A Woman’s Work looks at the post-war period of the 1950s, where women were grappling with the changes and effects of the war, and attitudes about a woman’s place, racism, sexism, and assumptions about single mothers, despite so many women being widowed due to the war. As a single mother, Ivy faced a lot of judgement from those who didn’t know her. And Kathleen, who was struggling with five kids and a routine that felt oppressive to her, smothering her as she longs to try something new. Yet because her husband, Peter, doesn’t like it when she tries anything that isn’t Australian like rice or Italian dishes and uses derogatory language to describe it, she feels as though there will never be any changes. Until her mother gets her involved in the competition and Kathleen finds a new confidence as she explores who she is and what she loves. Ivy and her son work together, with a new doctor, Harry, to cook and form a friendship. For both women, the competition presents them with a chance to use the skills that society stereotypically applies to women to alter their own destinies. In turn, I found that this highlighted that everyone in the novel was given a chance to change, to start to modernise their views, and to evolve. Peter, Kathleen’s husband, had some important growth as he learnt he could do more than expect what he had been taught was right, and Ivy showed that she was accepting of people no matter who they were.

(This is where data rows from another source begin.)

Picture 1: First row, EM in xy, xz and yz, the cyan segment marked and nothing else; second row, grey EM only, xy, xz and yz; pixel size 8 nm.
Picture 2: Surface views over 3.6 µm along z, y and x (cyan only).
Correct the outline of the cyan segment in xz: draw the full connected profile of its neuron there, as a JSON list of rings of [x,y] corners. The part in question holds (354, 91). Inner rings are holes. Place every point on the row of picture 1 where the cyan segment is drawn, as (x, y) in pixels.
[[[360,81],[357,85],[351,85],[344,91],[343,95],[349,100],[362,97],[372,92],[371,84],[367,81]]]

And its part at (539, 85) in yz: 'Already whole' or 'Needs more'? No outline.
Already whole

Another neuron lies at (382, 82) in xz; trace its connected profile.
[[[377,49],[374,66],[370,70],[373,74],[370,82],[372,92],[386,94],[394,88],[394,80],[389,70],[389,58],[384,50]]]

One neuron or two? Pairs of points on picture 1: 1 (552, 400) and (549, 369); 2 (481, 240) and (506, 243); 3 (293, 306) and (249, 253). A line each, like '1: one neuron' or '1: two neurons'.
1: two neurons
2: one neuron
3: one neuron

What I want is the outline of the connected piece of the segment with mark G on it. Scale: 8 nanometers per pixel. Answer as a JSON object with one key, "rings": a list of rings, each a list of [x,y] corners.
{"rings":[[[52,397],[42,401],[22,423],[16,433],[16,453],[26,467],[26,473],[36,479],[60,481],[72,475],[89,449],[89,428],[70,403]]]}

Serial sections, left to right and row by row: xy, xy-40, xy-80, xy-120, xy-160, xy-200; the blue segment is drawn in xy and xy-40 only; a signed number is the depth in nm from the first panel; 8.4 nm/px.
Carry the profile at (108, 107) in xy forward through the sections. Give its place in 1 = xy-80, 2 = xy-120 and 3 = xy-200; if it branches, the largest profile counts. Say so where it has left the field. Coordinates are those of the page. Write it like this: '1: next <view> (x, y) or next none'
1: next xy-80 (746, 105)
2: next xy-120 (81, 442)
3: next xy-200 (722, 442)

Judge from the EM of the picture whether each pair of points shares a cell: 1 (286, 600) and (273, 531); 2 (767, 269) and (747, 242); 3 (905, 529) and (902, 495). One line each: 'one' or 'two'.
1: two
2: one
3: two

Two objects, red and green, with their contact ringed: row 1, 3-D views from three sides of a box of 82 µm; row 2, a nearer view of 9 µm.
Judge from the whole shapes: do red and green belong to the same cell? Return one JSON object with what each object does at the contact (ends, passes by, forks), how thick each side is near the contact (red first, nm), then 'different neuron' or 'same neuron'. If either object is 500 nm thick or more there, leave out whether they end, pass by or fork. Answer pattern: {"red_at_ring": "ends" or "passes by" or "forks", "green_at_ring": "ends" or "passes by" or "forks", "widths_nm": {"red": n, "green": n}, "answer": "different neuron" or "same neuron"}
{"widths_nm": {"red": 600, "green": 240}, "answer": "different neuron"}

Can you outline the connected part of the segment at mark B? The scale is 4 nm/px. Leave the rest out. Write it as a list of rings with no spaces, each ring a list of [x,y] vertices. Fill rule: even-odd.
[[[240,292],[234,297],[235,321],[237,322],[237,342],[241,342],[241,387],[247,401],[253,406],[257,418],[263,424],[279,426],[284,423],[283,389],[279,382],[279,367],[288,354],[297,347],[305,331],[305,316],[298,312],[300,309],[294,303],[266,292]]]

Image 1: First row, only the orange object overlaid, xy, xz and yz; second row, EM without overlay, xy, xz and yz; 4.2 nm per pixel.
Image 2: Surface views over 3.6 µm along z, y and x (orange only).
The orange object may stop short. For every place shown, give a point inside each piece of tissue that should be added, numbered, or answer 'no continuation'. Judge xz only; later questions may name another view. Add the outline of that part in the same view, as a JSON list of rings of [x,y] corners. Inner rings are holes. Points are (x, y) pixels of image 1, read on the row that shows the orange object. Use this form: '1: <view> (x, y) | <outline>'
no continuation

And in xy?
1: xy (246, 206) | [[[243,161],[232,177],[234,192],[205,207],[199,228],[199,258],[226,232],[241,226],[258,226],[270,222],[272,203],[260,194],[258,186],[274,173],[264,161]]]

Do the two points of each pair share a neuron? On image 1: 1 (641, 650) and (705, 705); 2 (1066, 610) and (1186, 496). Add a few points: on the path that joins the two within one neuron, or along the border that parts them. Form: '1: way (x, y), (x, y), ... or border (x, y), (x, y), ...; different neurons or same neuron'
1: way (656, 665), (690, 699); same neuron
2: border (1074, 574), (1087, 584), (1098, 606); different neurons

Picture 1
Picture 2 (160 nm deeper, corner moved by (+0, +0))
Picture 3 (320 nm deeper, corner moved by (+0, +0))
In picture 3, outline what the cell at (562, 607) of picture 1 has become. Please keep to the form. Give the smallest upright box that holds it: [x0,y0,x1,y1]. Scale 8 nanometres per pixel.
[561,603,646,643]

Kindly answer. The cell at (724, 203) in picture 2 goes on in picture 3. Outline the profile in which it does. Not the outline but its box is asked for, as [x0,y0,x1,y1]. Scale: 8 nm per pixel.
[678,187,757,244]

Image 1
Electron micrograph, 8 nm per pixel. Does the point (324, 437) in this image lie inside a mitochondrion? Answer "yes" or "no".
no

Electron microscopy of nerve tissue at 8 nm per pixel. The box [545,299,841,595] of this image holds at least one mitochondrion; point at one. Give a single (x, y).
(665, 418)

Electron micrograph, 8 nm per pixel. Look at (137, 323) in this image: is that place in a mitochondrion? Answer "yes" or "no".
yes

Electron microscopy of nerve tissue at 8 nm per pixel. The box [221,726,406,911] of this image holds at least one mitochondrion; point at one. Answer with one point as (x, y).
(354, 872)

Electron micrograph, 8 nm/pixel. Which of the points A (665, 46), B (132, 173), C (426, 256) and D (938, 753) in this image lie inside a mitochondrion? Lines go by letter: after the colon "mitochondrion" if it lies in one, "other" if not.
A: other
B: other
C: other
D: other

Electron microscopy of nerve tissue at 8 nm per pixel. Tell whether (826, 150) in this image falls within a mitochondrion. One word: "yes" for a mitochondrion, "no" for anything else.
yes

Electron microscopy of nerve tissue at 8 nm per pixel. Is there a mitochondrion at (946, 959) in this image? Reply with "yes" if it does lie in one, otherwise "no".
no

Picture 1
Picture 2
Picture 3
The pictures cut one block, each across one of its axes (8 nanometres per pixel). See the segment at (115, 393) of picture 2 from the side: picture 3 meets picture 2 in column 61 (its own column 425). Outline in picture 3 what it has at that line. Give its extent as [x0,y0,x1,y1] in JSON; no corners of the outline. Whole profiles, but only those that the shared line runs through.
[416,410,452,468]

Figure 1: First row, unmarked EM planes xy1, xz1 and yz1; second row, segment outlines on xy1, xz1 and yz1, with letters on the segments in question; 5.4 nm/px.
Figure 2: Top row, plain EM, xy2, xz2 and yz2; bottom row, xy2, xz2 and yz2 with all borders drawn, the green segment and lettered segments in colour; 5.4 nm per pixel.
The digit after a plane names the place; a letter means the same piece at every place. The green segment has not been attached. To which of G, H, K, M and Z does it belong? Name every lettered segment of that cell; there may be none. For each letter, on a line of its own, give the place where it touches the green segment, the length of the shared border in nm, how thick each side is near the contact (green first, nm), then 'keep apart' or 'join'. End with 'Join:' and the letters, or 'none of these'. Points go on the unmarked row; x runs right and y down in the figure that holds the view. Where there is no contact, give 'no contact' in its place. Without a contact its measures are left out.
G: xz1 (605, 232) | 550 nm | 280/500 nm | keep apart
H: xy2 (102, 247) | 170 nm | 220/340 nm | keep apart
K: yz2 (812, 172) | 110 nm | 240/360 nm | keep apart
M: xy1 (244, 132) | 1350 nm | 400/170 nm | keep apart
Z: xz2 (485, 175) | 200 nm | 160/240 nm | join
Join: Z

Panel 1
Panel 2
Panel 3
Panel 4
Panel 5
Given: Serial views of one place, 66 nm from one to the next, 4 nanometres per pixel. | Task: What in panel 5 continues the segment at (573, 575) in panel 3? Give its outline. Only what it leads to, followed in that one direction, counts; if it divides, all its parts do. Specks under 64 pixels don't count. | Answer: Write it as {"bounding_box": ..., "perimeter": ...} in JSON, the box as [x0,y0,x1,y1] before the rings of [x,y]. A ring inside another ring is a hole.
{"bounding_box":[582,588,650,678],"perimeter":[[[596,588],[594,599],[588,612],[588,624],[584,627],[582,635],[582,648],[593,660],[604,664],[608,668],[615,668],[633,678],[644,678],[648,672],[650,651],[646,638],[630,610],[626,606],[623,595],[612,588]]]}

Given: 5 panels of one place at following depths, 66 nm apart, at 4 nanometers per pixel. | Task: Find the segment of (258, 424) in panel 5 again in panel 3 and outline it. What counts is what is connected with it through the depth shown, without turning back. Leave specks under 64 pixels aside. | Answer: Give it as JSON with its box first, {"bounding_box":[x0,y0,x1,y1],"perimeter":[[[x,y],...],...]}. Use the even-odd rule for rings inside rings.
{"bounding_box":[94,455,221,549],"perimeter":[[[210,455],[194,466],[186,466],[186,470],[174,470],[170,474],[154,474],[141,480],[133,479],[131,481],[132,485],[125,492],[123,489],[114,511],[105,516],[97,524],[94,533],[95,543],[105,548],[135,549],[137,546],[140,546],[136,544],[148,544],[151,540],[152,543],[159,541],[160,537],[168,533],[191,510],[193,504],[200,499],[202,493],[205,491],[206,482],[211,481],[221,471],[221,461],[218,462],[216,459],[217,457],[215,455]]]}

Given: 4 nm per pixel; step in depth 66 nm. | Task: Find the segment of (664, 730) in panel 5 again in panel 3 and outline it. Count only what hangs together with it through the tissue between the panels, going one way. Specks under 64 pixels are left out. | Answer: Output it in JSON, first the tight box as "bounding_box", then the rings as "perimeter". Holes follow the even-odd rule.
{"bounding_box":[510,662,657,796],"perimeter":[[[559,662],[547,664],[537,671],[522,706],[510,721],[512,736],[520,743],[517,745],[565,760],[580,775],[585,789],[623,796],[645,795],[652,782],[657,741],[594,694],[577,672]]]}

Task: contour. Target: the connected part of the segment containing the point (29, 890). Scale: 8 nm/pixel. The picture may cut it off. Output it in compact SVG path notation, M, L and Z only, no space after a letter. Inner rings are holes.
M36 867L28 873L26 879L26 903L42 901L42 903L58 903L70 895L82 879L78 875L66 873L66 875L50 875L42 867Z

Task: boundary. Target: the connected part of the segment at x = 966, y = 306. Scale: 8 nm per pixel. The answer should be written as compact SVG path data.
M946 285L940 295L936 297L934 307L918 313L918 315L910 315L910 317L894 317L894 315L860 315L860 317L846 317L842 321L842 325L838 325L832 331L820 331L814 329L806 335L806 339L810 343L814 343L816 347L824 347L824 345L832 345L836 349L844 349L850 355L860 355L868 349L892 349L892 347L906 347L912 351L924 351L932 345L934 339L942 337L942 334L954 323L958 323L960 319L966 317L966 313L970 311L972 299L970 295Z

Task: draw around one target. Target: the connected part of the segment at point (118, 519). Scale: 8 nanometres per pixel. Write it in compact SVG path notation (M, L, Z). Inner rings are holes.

The presence of what we would see now as outdated, derogatory, or harmful views and languages worked to set the scene and time, as Victoria pointed out in her author’s note. It was unsettling but gave the book a sense of authenticity as it explored why people had certain views and approaches to things and how the women in the novel changed their fates, took control of their lives without the need for the men around them – fathers and husbands – telling them whether it was okay or not. It also grappled with ideas of morality towards the end – issues that persisted through the following decades and in some ways still do today. Issues that were legal or illegal back then are usually just a question of morality today, and I think including these in the novel helped show how far we have come whilst also representing a range of experiences and ideas about what a family can be. Where Kathleen had what we might have once called the typical, average, and conventional family – mum, dad, and kids, Ivy and Raymond had what back in the 1950s would have been seen as an unconventional family: Ivy, a single mum to Raymond, who was taken in by Doctor Watkins and his wife who were like grandparents to Raymond and then when she became friends with new doctor Harry, he was simply that – a friend who could help Raymond navigate the world.

I liked that Victoria’s book was more focused on the women and their lives, and friendship, and that it can show that everyone in every time is different. That yes, whilst there were some who were the image of what we know from popular culture, others would not have been like that. I think not having a romance as such in this book helped strengthen the ideas that Victoria was working with and using in her story. There was love – familial love, and friendship love, and that worked so powerfully. I enjoy books that explore different relationships and the spotlight it shines on these equally important relationships. Books that do this are reassuring and I loved that these women – Ivy and Kathleen – were able to maintain who they were, to grow and change, and to start to navigate a world that was about to change in so many ways. I think this novel got the balance of new ideas and changes with the traditions that the characters had grown up with. It worked well and communicated its ideas effectively, and celebrated cooking at the same time, showing that it is for anyone and new things can be scary, but trying them is okay.